E okul sistemi, öğretmenin işini kolaylaştırdı. Not defteri, not fişi hazırlama, ortalamayı hesaplama yükünden kurtuldu. Fakat not vermenin, ya da verilen notun değişkenliği not verme konusundaki hakkaniyeti yok etti diye düşünüyorum. Normal şartlarda takdir edilen notun değişmemesi gerekir. Fakat e okul, tüm geçmiş müktesebatı sildi, götürdü.

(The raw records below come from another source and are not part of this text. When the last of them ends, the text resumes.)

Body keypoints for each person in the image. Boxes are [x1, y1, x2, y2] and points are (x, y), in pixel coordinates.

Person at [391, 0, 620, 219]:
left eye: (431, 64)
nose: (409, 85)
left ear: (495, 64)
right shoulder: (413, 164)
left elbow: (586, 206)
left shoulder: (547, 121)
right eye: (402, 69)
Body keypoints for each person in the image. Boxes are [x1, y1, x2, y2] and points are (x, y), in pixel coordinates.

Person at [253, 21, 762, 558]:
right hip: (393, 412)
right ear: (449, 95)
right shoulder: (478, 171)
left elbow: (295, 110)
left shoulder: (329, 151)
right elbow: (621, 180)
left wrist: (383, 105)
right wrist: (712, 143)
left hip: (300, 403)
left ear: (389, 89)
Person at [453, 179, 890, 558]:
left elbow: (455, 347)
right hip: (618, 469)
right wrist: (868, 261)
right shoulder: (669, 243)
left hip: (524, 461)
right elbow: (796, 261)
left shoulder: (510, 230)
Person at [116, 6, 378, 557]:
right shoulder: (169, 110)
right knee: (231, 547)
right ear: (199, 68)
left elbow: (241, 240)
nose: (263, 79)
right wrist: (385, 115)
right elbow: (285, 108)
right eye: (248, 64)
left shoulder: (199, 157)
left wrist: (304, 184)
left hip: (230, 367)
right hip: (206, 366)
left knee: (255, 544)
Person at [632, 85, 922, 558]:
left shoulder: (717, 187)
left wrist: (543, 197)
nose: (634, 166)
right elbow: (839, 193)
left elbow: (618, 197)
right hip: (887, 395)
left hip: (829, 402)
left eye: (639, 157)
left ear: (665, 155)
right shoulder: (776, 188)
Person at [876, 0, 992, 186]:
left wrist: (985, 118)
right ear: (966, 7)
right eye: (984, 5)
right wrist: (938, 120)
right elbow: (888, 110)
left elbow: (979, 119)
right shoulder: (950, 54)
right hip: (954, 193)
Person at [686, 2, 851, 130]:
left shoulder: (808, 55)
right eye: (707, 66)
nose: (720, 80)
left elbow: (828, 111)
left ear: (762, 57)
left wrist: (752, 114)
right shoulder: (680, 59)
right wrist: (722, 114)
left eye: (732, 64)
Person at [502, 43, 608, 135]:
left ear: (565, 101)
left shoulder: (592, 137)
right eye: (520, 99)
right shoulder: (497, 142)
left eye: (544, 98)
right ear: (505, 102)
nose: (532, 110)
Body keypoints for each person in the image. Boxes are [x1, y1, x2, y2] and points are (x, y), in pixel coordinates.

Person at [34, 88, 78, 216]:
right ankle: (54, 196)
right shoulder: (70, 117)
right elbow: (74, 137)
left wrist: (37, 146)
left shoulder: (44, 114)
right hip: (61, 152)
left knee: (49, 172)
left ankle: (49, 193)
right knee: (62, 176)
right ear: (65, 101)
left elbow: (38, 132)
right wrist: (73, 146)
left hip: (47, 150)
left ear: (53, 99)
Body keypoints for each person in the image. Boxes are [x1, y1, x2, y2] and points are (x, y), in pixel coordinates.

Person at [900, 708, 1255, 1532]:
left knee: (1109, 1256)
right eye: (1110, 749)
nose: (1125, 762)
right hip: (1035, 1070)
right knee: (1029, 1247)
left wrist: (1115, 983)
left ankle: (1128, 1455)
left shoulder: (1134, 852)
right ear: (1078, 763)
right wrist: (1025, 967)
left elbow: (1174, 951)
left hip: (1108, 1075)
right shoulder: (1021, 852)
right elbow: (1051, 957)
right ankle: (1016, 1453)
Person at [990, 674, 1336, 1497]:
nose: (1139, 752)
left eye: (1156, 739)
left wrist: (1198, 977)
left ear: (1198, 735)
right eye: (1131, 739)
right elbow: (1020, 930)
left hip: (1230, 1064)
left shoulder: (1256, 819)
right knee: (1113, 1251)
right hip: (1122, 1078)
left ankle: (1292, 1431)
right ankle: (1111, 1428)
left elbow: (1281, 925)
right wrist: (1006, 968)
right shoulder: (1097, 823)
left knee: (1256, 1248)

Niyetim geçmişe özlem değil. Zaten bu aşamadan sonra geriye dönüşün olması da mümkün değil. Karne haftasında teşekkür ve takdir borsasının açılmaması için verilen performans notlarının kaydedildikten sonra değiştirilme imkânının olmaması veya karneye bir ay kala e okulun öğrenci ve veliye kapatılması veya yazılı notu dışındaki performans ve proje notlarının kaldırılması düşünülebilir. Bu tedbirler aynı zamanda notların şişirilmesinin de önüne geçecektir. 17.01.2018 Ramazan Yüce, Konya

* 20/01/2018 günü Anadolu'da Bugün gazetesinde yayımlanmıştır.